Hyundai Announces $18.2B Investment in EVs

Hyundai Motor Group (KRX:005380) has announced plans to invest approximately 24 trillion won ($18.2 billion) by 2030 to increase production of electric vehicles (EVs). The South Korean automotive conglomerate aims to become one of the top three global EV manufacturers and intends to raise its annual output of EVs in Korea to 1.51 million units by the end of the decade, accounting for about 40% of the estimated global EV production of 3.64 million units. This ambitious investment and production target underscores Hyundai’s commitment to EVs and its ambition to be a major player in the growing global EV market.

Moderna Stock Declines After Vaccines Day

Moderna (NASDAQ:MRNA), a biotech company based in Cambridge, Massachusetts, experienced a decline in its stock price by over 5% in morning trading after its “Vaccines Day” event failed to impress investors.

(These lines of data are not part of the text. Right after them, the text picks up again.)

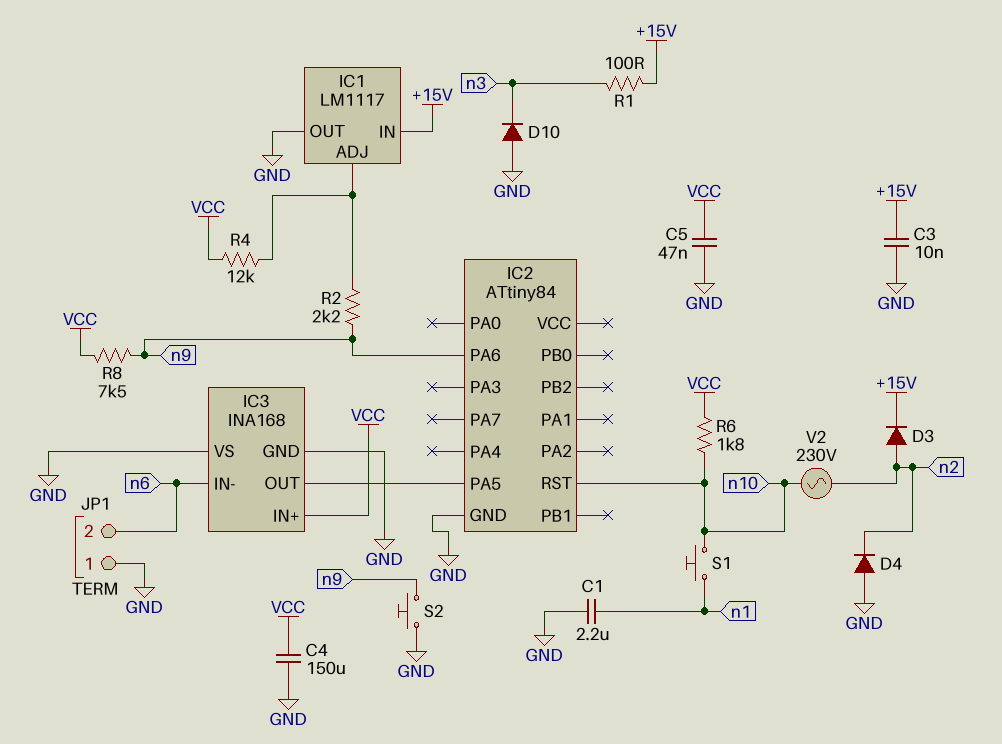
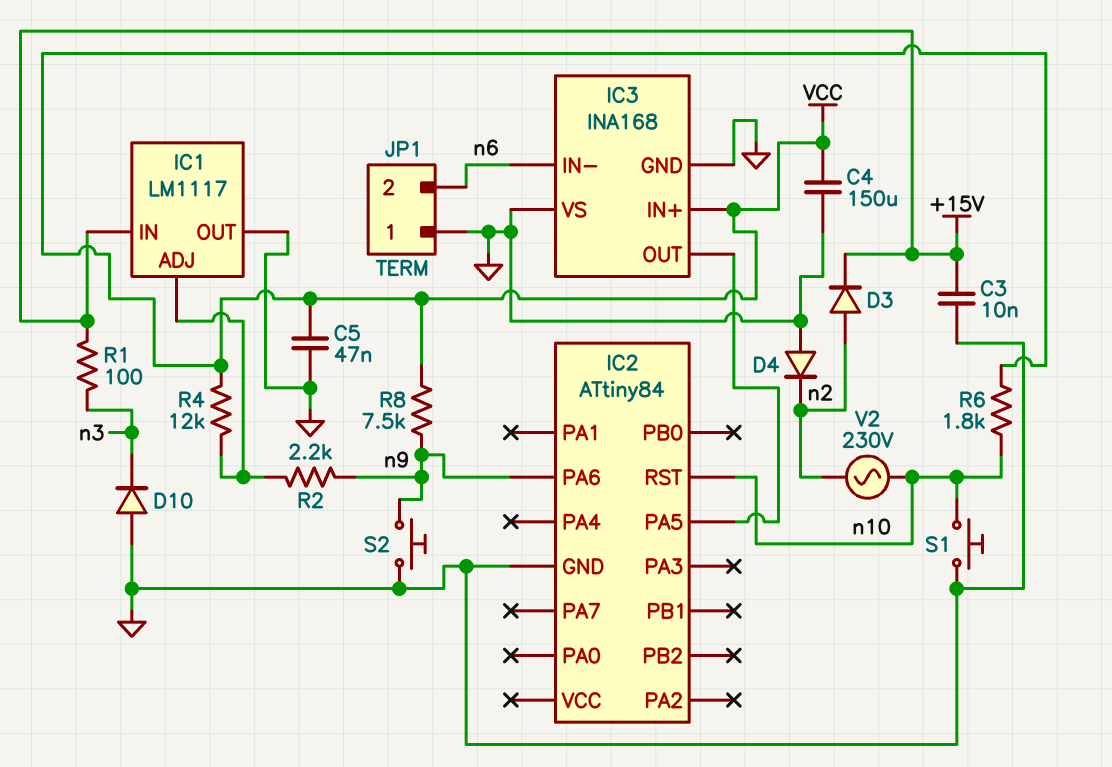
C1: 2.2uF (GND, n1) -> none
S1: button (n1, n10) -> button (GND, n10)

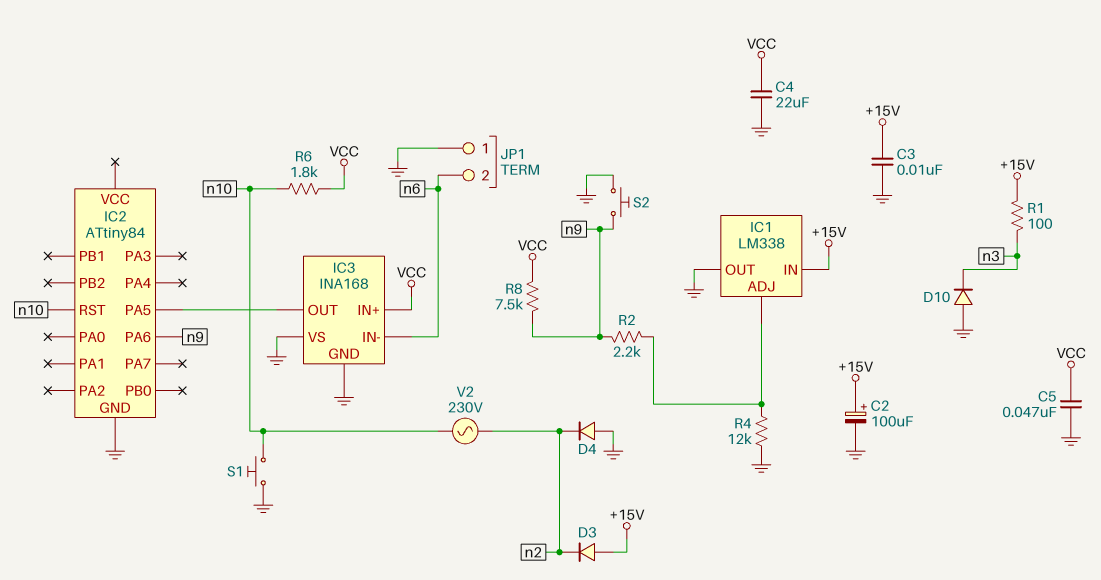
C2: none -> 100uF (plus +15V, minus GND)
C4: 150uF (GND, VCC) -> 22uF (GND, VCC)
D3: diode (A n2, K +15V) -> diode (A +15V, K n2)
IC1: LM1117 -> LM338
R4: 12k (IC1/ADJ, VCC) -> 12k (GND, IC1/ADJ)

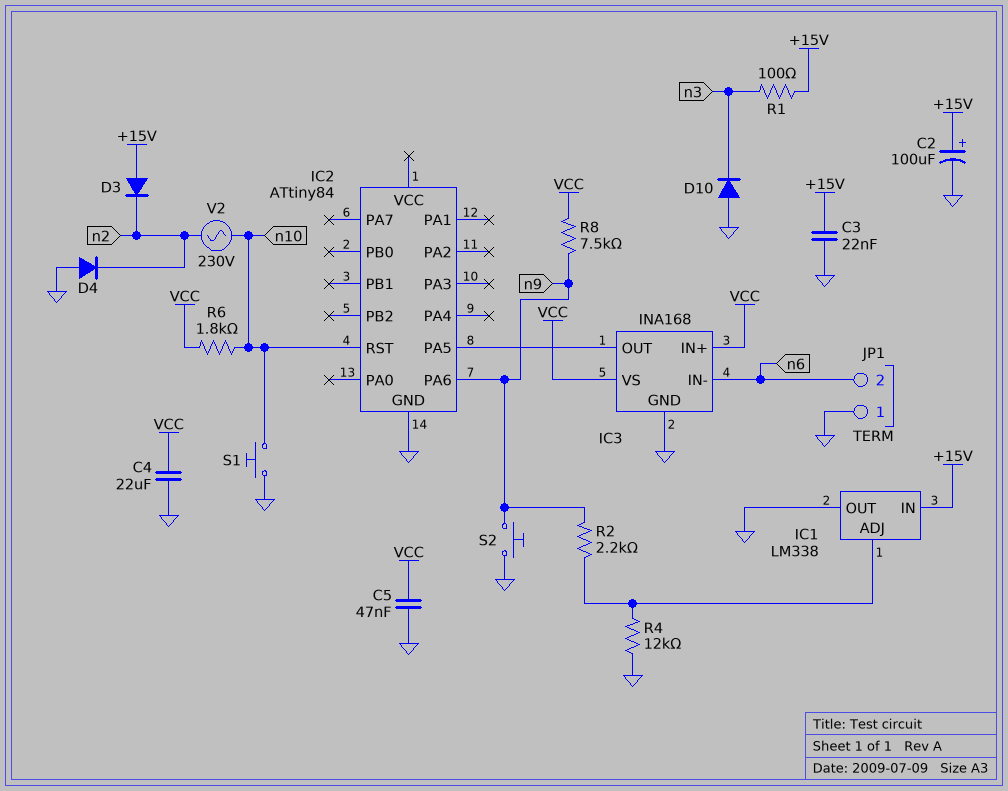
C3: 10nF (+15V, GND) -> 22nF (+15V, GND)
IC3 pin VS: GND -> VCC

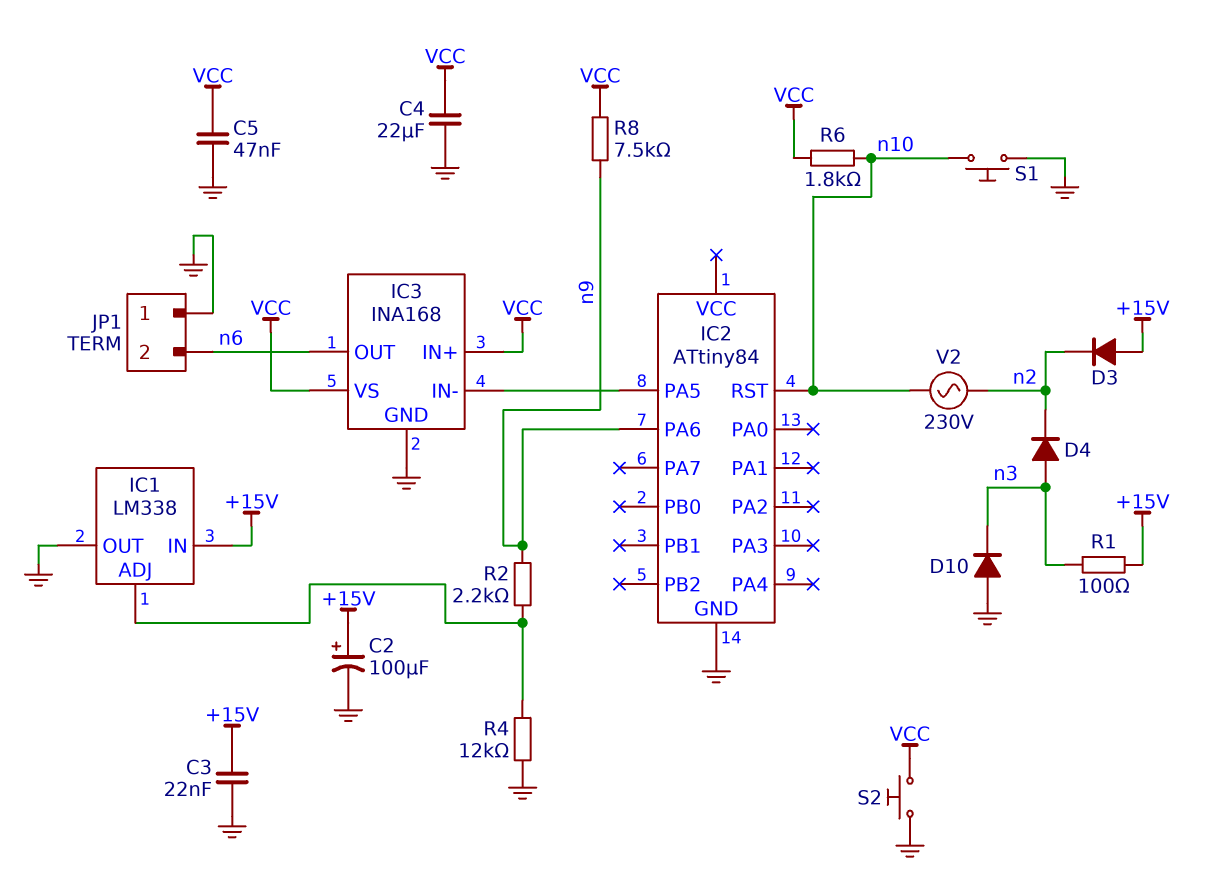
D4: diode (A GND, K n2) -> diode (A n3, K n2)
IC3 pin IN-: n6 -> IC2/PA5
IC3 pin OUT: IC2/PA5 -> n6
S2: button (GND, n9) -> button (GND, VCC)

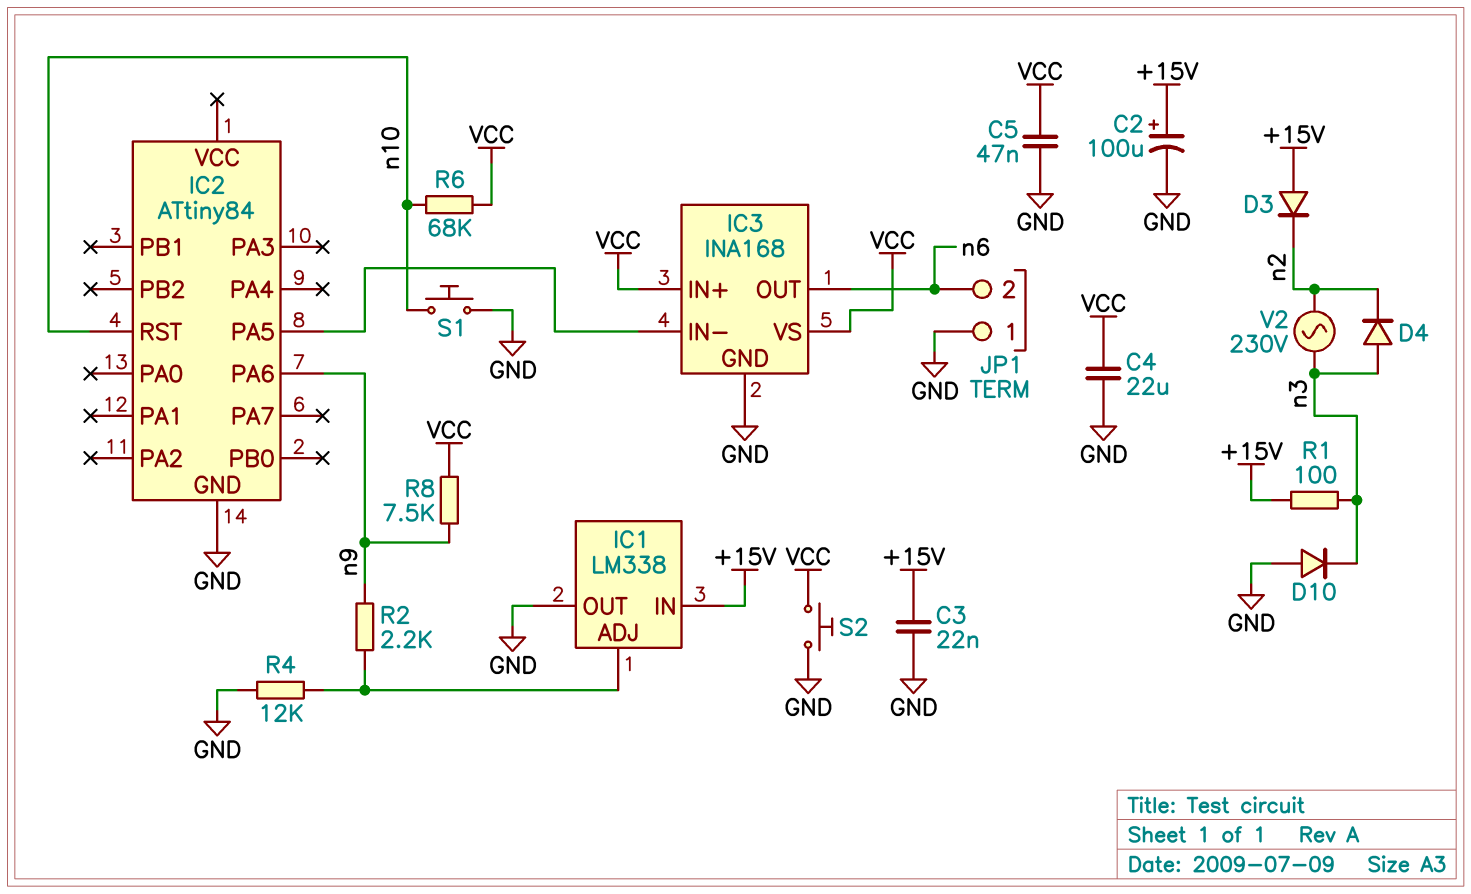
R6: 1.8k (VCC, n10) -> 68k (VCC, n10)
V2: AC 230V (n2, n10) -> AC 230V (n2, n3)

The company had announced plans to launch six major vaccine products in the coming years, including candidates targeting viruses such as norovirus and Lyme disease, which would be its first bacterial vaccine. However, Moderna also revealed that its first influenza vaccine candidate did not meet the criteria for early success in a Phase 3 trial. This news dampened investor sentiment, resulting in a decline in Moderna’s stock price from its mid-2021 peak.

Churchill Downs Sells $600M Junk Bonds

Churchill Downs Inc. (NASDAQ:CHDN), renowned for owning the racetrack that hosts the prestigious Kentucky Derby, is in the process of selling $600 million of junk bonds to repay existing debt. The initial price talk for the senior unsecured notes, which have an eight-year term and are set to price today, is estimated to be between 6.75% and 6.875%, as per sources familiar with the matter. An investor call is scheduled to be hosted at 11 a.m. today, with JPMorgan Chase & Co. (NYSE:JPM) leading the transaction.

Macquarie Considers India Highway Project

Macquarie Group (ASX:MQG) is reportedly considering the sale of a portfolio of nine highway projects in India, and may seek at least $1.5 billion for the assets, according to insiders. The firm is currently engaged in preliminary discussions with advisers regarding the potential deal, with the individuals requesting anonymity due to the private nature of the matter. Deliberations are still at an early stage, and Macquarie may ultimately decide to retain the assets. A representative for Macquarie declined to provide comments.